Had our CD16 u/s today – No follies and the cyst is still there. I am largely unsatisfied with the service that I’ve been receiving at PGS. Today the MA said she was going to go and talk to Dr. Hicock and when she came back she said that he thought it was a persistent cyst – then she said, “oh, but your estrogen was down.” Yeah!! Duh! We tested to see if the cyst was going to be a problem and found that it was shrinking and wasn’t kicking off estrogen. The reason I didn’t ovulate is b/c the medication didn’t do the trick. So the MA tells me we should still have sex b/c you never know and to call in about 2 weeks period of no period and we would go from there. I’m tired of not seeing the doctor... I’m tired of just being bounced around from person to person and getting the “treatment of the day” depending on who’s on call.

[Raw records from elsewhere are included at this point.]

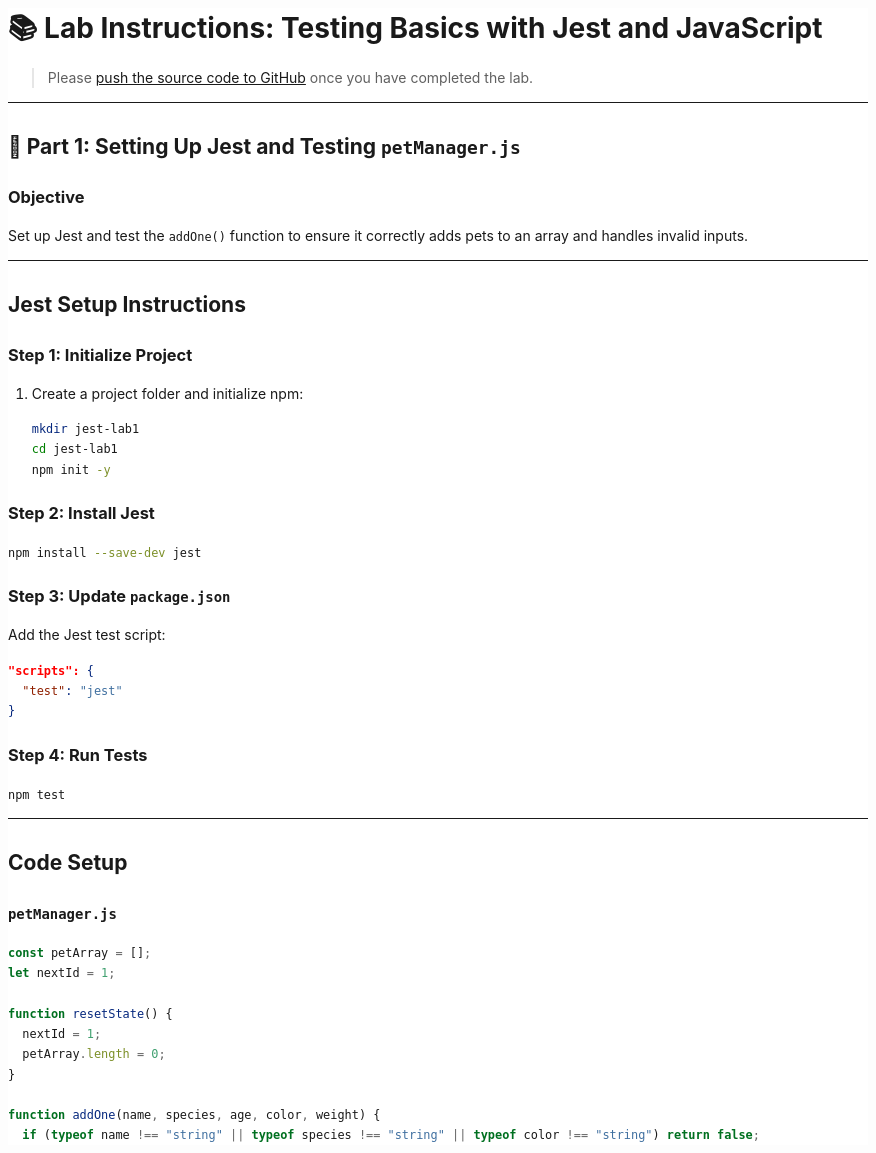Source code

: # **📚 Lab Instructions: Testing Basics with Jest and JavaScript**  

> Please [push the source code to GitHub](./push-to-github.md) once you have completed the lab.

---
## **🔹 Part 1: Setting Up Jest and Testing `petManager.js`**  

### **Objective**  
Set up Jest and test the `addOne()` function to ensure it correctly adds pets to an array and handles invalid inputs.  

---


## **Jest Setup Instructions**  

### **Step 1: Initialize Project**  
1. Create a project folder and initialize npm:  
   ```bash
   mkdir jest-lab1 
   cd jest-lab1
   npm init -y
   ```  

### **Step 2: Install Jest**  
```bash
npm install --save-dev jest
```  

### **Step 3: Update `package.json`**  
Add the Jest test script:  
```json
"scripts": {
  "test": "jest"
}
```  

### **Step 4: Run Tests**  
```bash
npm test
```  

---

## **Code Setup**  

### **`petManager.js`**  
```javascript
const petArray = [];
let nextId = 1; 

function resetState() {
  nextId = 1;
  petArray.length = 0;
}

function addOne(name, species, age, color, weight) {
  if (typeof name !== "string" || typeof species !== "string" || typeof color !== "string") return false;
```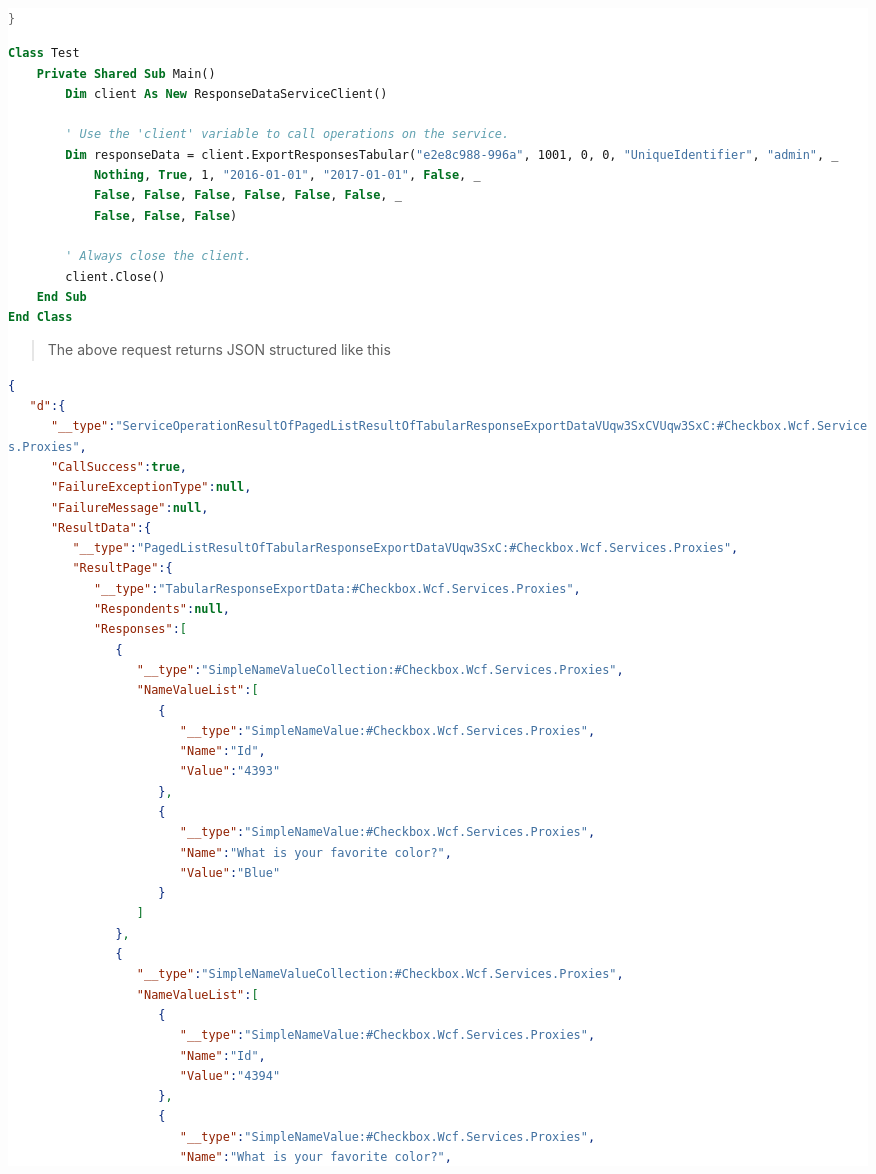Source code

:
 ```csharp
}

```

```vb
Class Test
	Private Shared Sub Main()
		Dim client As New ResponseDataServiceClient()

		' Use the 'client' variable to call operations on the service.
		Dim responseData = client.ExportResponsesTabular("e2e8c988-996a", 1001, 0, 0, "UniqueIdentifier", "admin", _
			Nothing, True, 1, "2016-01-01", "2017-01-01", False, _
			False, False, False, False, False, False, _
			False, False, False)

		' Always close the client.
		client.Close()
	End Sub
End Class
```

> The above request returns JSON structured like this

```json
{  
   "d":{  
      "__type":"ServiceOperationResultOfPagedListResultOfTabularResponseExportDataVUqw3SxCVUqw3SxC:#Checkbox.Wcf.Services.Proxies",
      "CallSuccess":true,
      "FailureExceptionType":null,
      "FailureMessage":null,
      "ResultData":{  
         "__type":"PagedListResultOfTabularResponseExportDataVUqw3SxC:#Checkbox.Wcf.Services.Proxies",
         "ResultPage":{  
            "__type":"TabularResponseExportData:#Checkbox.Wcf.Services.Proxies",
            "Respondents":null,
            "Responses":[  
               {  
                  "__type":"SimpleNameValueCollection:#Checkbox.Wcf.Services.Proxies",
                  "NameValueList":[  
                     {  
                        "__type":"SimpleNameValue:#Checkbox.Wcf.Services.Proxies",
                        "Name":"Id",
                        "Value":"4393"
                     },
                     {  
                        "__type":"SimpleNameValue:#Checkbox.Wcf.Services.Proxies",
                        "Name":"What is your favorite color?",
                        "Value":"Blue"
                     }
                  ]
               },
               {  
                  "__type":"SimpleNameValueCollection:#Checkbox.Wcf.Services.Proxies",
                  "NameValueList":[  
                     {  
                        "__type":"SimpleNameValue:#Checkbox.Wcf.Services.Proxies",
                        "Name":"Id",
                        "Value":"4394"
                     },
                     {  
                        "__type":"SimpleNameValue:#Checkbox.Wcf.Services.Proxies",
                        "Name":"What is your favorite color?",
```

I’m starting to think that maybe God is trying to tell me that this door is closed – at least for right now. I’m feeling like maybe he wants me to focus on this going back to school thing and forget about the baby thing. It’s awful as I think that in the back of my mind I have bitterness and contempt for my friends that are pregnant – yes I am coveting my neighbor. (I’m going to hell.) I’m feeling like there is no way I can have relationships with these people that have kids after I make the decision that we are done trying and are facing the fact that we may never have kids. I can’t imagine what my life will be like in my 40s when there are no kids to talk about – that’s all people talk about in their 40s. I won’t have any friends. I just can’t even stomach the idea of hanging around with Karen and Julie and their kids knowing that I may not ever have children of my own.
It’s really time for me to spread my wings and add to my circle of friends… find people that talk about something other than babies, breastfeeding and diaper changing.
God, what? What are you trying to tell me? Are you testing me to see if I will remain true to you even though my prayers aren’t answered immediately or are you trying to tell me it just isn’t going to happen for Tom and I? I can’t tell if you are trying to tell me to keep pushing or to give up. Please help me see the answer to this question!